Property owners found that, in these inner cities, they could not turn enough of a profit from falling rents against preset mortgages — some even burned homes to the ground to collect on the insurance money. The phrase “the Bronx is burning” refers to this phenomenon and to the city literally being on fire as a result of budget cuts to the fire department. The urban deterioration decried by government officials at the time was a product of their own making.

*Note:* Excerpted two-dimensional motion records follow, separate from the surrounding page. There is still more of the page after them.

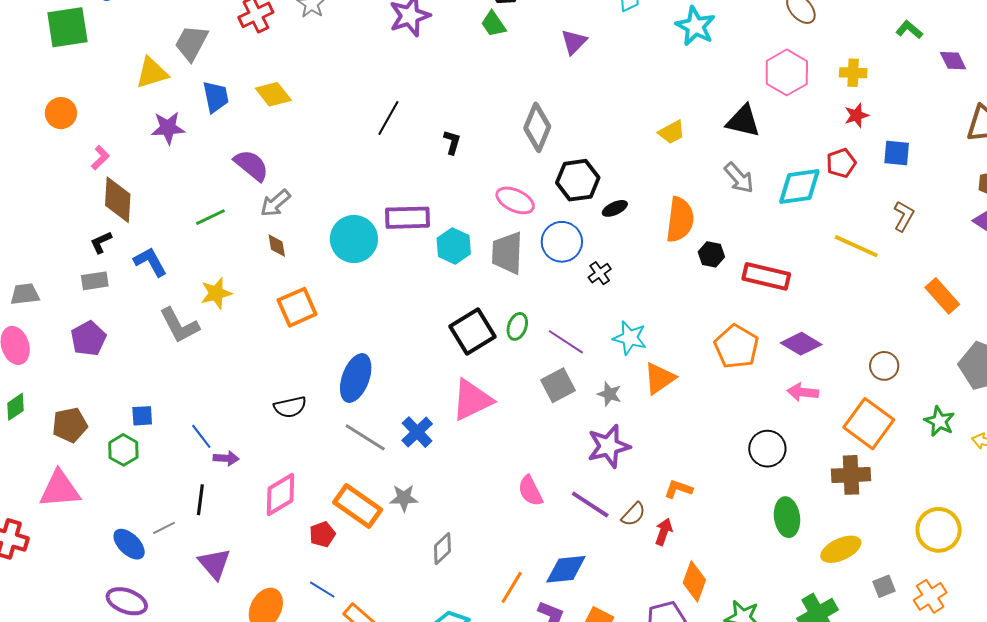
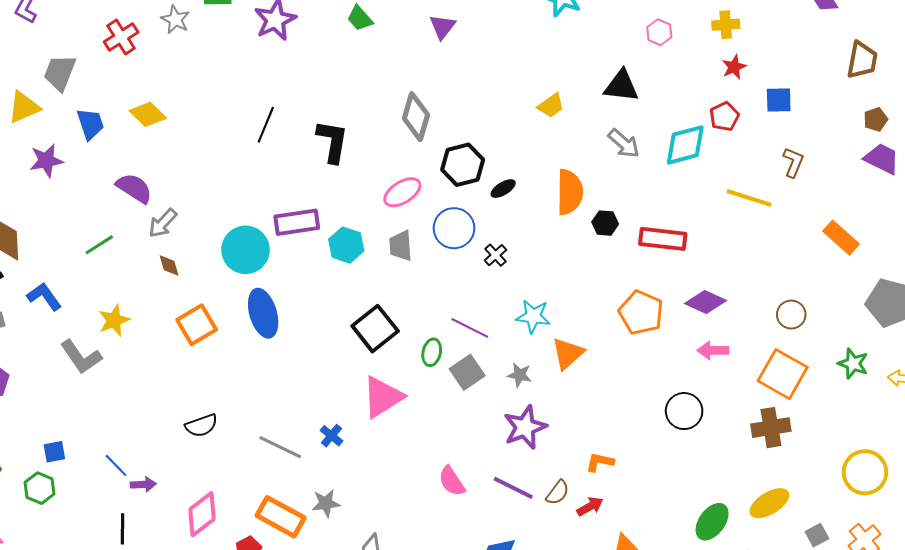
pink hexagon: (787, 72) -> (659, 32), size x0.6
black L-shape: (452, 142) -> (332, 141), size x1.8
pink ellipse: (515, 200) -> (402, 192), turned -51
gray trapezoid: (507, 253) -> (401, 246), size x0.7
green ellipse: (517, 326) -> (432, 352), moved
blue ellipse: (356, 378) -> (263, 313), moved, turned -30
blue cross: (417, 432) -> (331, 436), size x0.7
green ellipse: (787, 517) -> (712, 522), moved, turned 51
red arrow: (664, 532) -> (590, 506), turned 48

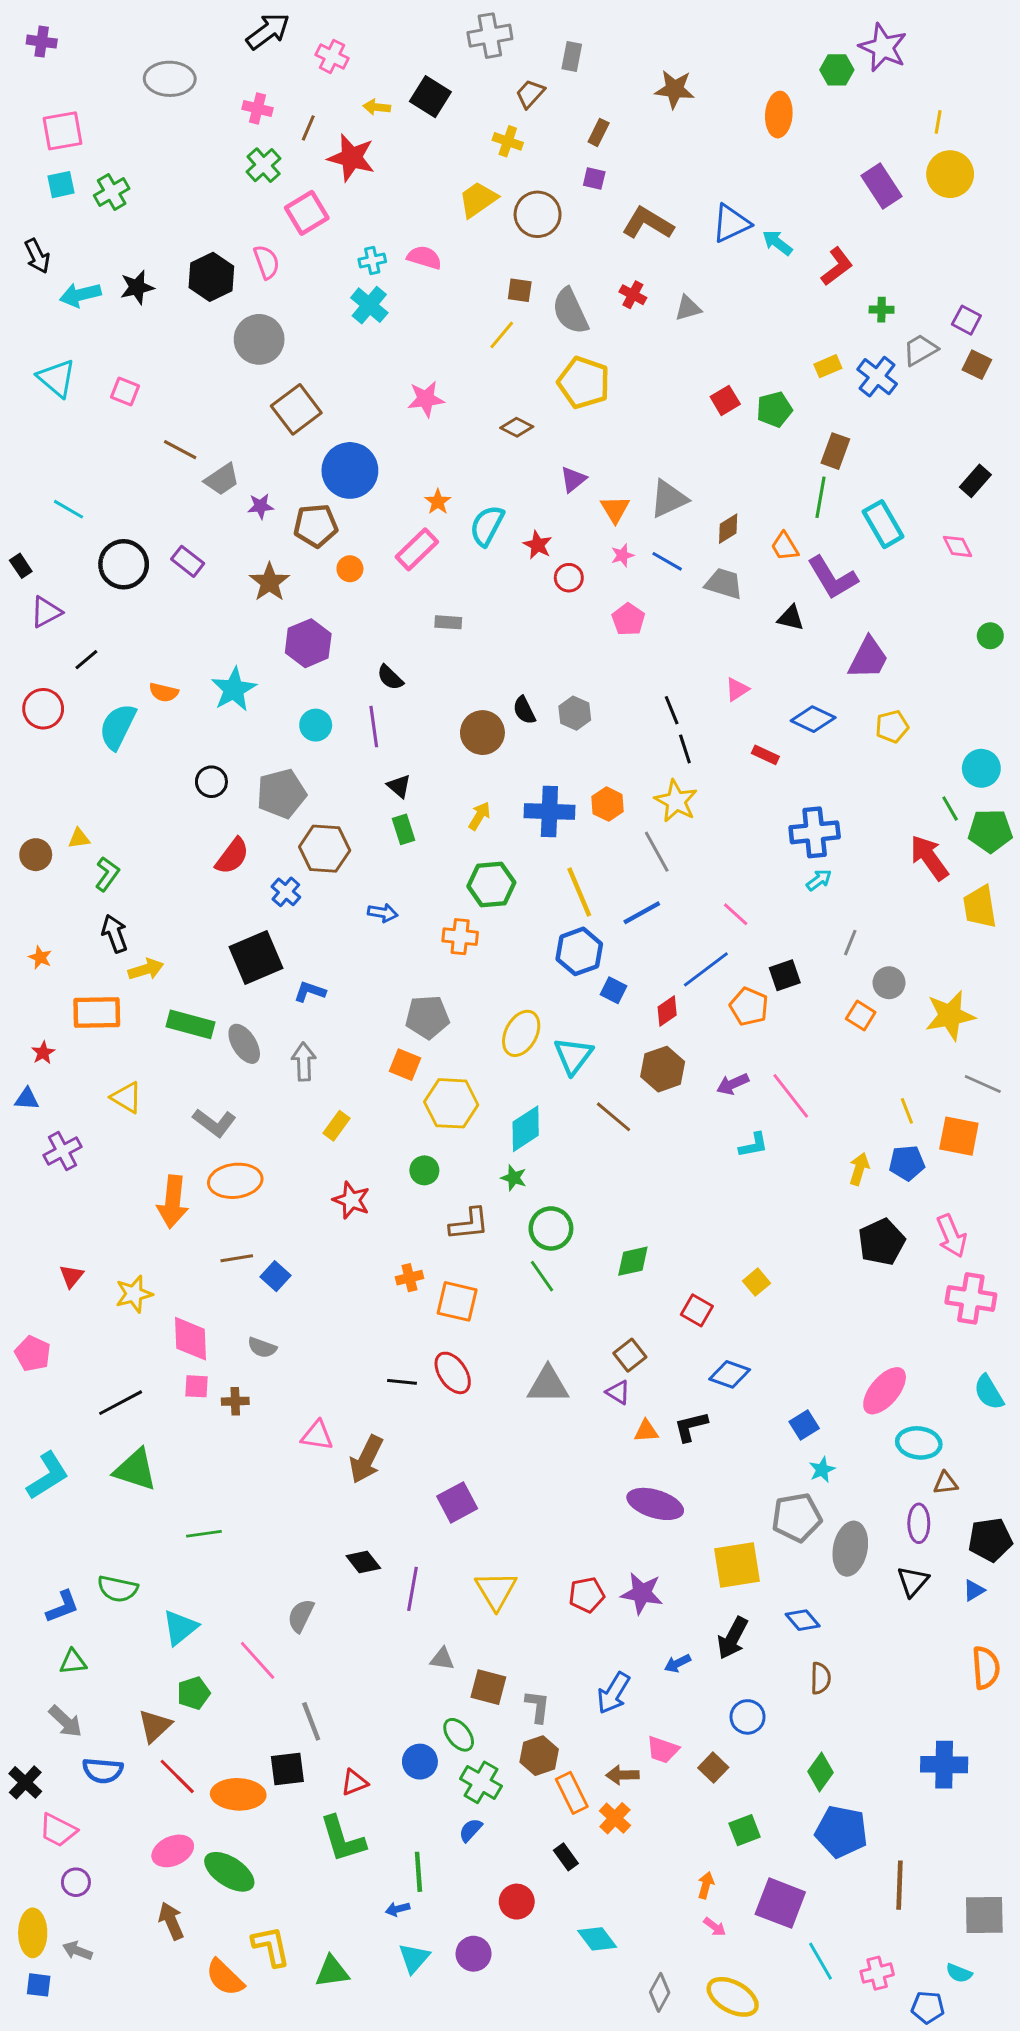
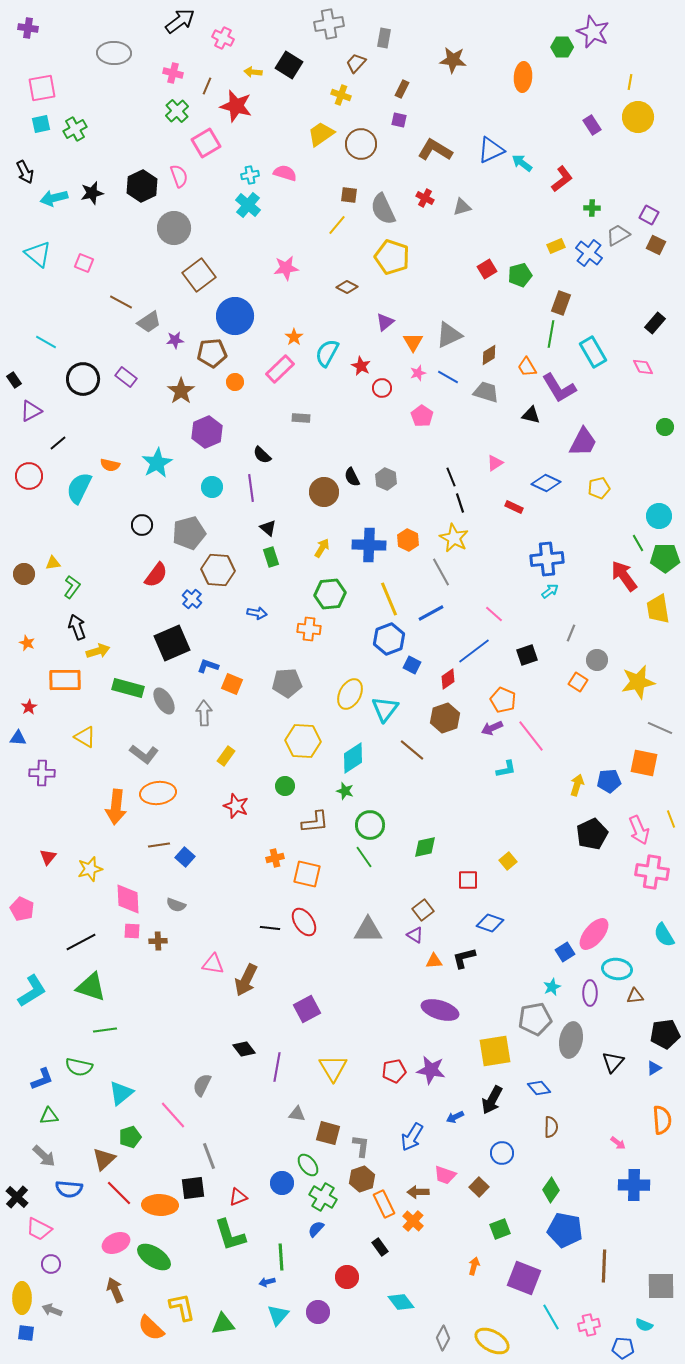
purple rectangle: (882, 186) -> (592, 125), size x0.7
orange pentagon: (749, 1007) -> (503, 700), moved
orange square: (405, 1065) -> (232, 684), moved
yellow line: (907, 1111) -> (671, 819), moved
purple cross: (62, 1151) -> (42, 773), turned 30
red square: (697, 1310) -> (468, 880), turned -30
blue square: (804, 1425) -> (565, 952), moved
purple ellipse: (919, 1523) -> (590, 993), moved
green line: (204, 1534) -> (105, 1030), moved
pink arrow: (715, 1927) -> (618, 1143), moved

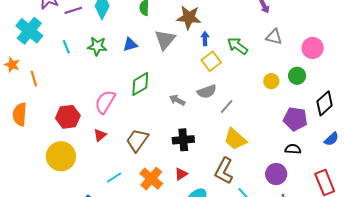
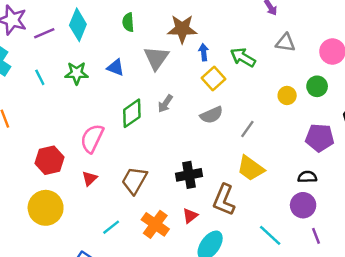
blue triangle: (130, 44) -> (115, 67), turned 42
gray arrow: (177, 100) -> (165, 104), moved, turned -77
gray line: (227, 107) -> (247, 129), moved
black semicircle: (293, 149) -> (307, 177), moved
brown L-shape: (224, 171) -> (224, 200), moved

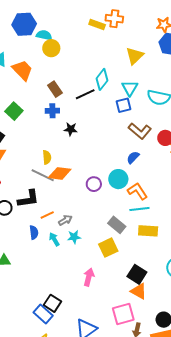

On top of all of this, cities remain attached to the most blatant forms of exploitation, if not outright open-air theft — cash bail and asset forfeiture, explicitly codified mechanisms for municipalities to make money off the backs of the mostly black working-class urban residents who cannot fight arrests in court. The U.S. is one of only two countries to still rely on for-profit bail, with defendants paying the government money to be released upon being arraigned, to say nothing of asset seizure policies wherein no one even needs to be charged with a crime for property to be repossessed and retooled by the police.
I don’t mean to imply that black people have languished helplessly under impossible conditions. We’ve created cooperative housing structures, fought to develop community land trusts and agitated for affordable, discrimination-free housing. When our tax dollars and savings in banks have been held indisposed, we’ve moved toward a neighborhood-oriented economic democracy where communities make investment decisions, direct their own money and provide public services.
But the looting is still ongoing.
Black communities have been disenfranchised, excluded and robbed for the past century by the states and cities they’ve called home.
What’s happening now is a fight for the redistribution of wealth, without which there can be no racial justice. And the protests have only just begun.